--- Data records ---
----------

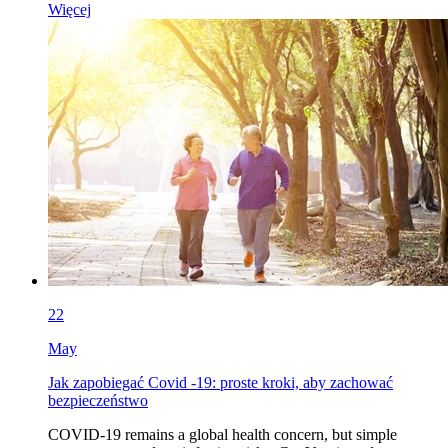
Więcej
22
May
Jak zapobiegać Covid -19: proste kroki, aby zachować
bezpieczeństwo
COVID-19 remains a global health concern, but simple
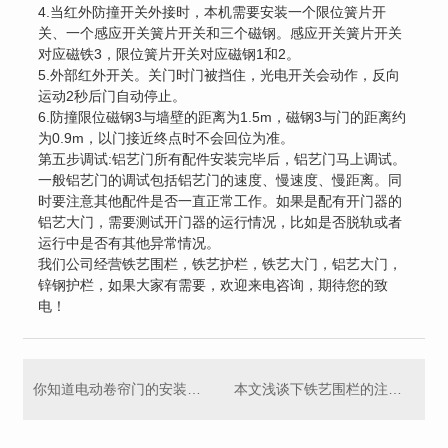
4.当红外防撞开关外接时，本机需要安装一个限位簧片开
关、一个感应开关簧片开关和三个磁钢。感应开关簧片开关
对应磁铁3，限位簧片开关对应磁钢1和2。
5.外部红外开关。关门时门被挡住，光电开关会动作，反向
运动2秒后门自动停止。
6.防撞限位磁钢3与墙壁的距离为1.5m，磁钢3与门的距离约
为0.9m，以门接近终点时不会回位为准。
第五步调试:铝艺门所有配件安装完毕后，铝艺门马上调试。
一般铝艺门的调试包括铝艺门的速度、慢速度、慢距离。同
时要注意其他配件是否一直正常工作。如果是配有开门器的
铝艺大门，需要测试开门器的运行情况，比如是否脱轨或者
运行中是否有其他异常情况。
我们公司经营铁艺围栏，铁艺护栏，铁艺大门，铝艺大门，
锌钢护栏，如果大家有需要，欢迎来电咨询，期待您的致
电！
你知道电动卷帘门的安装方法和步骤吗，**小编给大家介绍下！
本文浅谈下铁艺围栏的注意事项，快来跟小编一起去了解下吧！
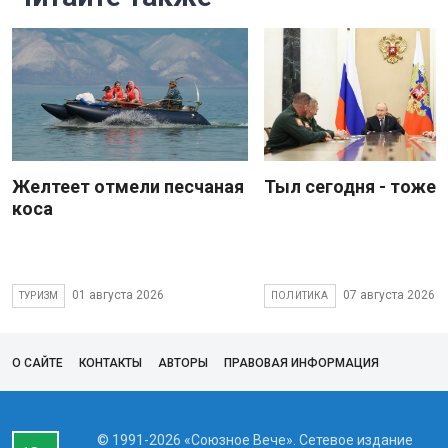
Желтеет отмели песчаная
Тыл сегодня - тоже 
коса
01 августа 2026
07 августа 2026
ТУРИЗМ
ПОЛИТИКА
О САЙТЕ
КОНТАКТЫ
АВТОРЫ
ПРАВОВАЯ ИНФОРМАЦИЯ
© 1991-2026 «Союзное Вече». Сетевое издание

----------

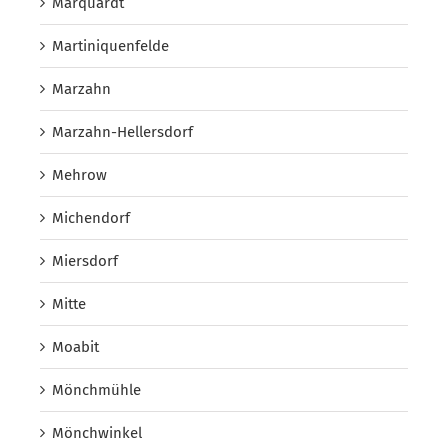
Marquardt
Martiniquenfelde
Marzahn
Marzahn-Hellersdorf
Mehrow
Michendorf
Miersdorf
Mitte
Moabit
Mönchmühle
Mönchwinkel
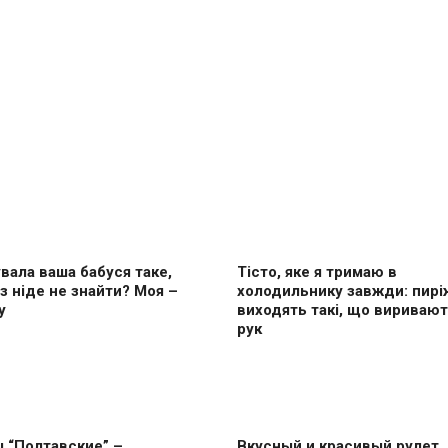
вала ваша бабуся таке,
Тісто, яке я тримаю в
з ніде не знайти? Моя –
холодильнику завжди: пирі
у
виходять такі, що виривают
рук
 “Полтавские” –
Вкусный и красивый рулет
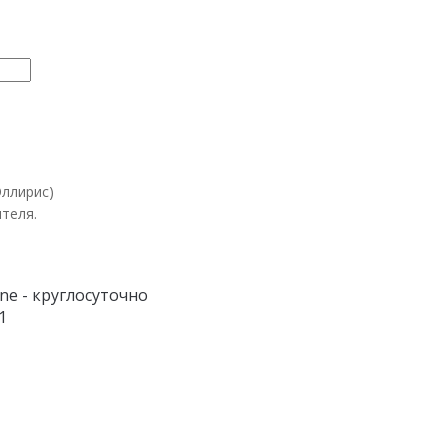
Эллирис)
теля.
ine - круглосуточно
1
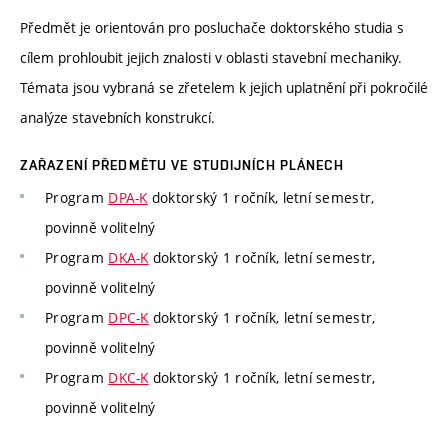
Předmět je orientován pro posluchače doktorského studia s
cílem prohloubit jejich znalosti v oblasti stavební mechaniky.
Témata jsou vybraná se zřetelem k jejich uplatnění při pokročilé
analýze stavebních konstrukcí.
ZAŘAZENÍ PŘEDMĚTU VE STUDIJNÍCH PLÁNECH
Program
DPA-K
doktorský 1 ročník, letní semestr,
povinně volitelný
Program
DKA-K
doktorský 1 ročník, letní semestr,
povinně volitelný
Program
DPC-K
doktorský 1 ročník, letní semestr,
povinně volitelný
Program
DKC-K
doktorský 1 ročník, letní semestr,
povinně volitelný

----------

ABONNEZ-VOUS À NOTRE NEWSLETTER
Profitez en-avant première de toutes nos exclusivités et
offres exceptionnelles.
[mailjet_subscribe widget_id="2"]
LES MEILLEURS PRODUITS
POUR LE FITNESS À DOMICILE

----------

--- Task to carry out ---
Return every line of the listing that has the word "jejich" in it.

--- Result of this task ---
cílem prohloubit jejich znalosti v oblasti stavební mechaniky.
Témata jsou vybraná se zřetelem k jejich uplatnění při pokročilé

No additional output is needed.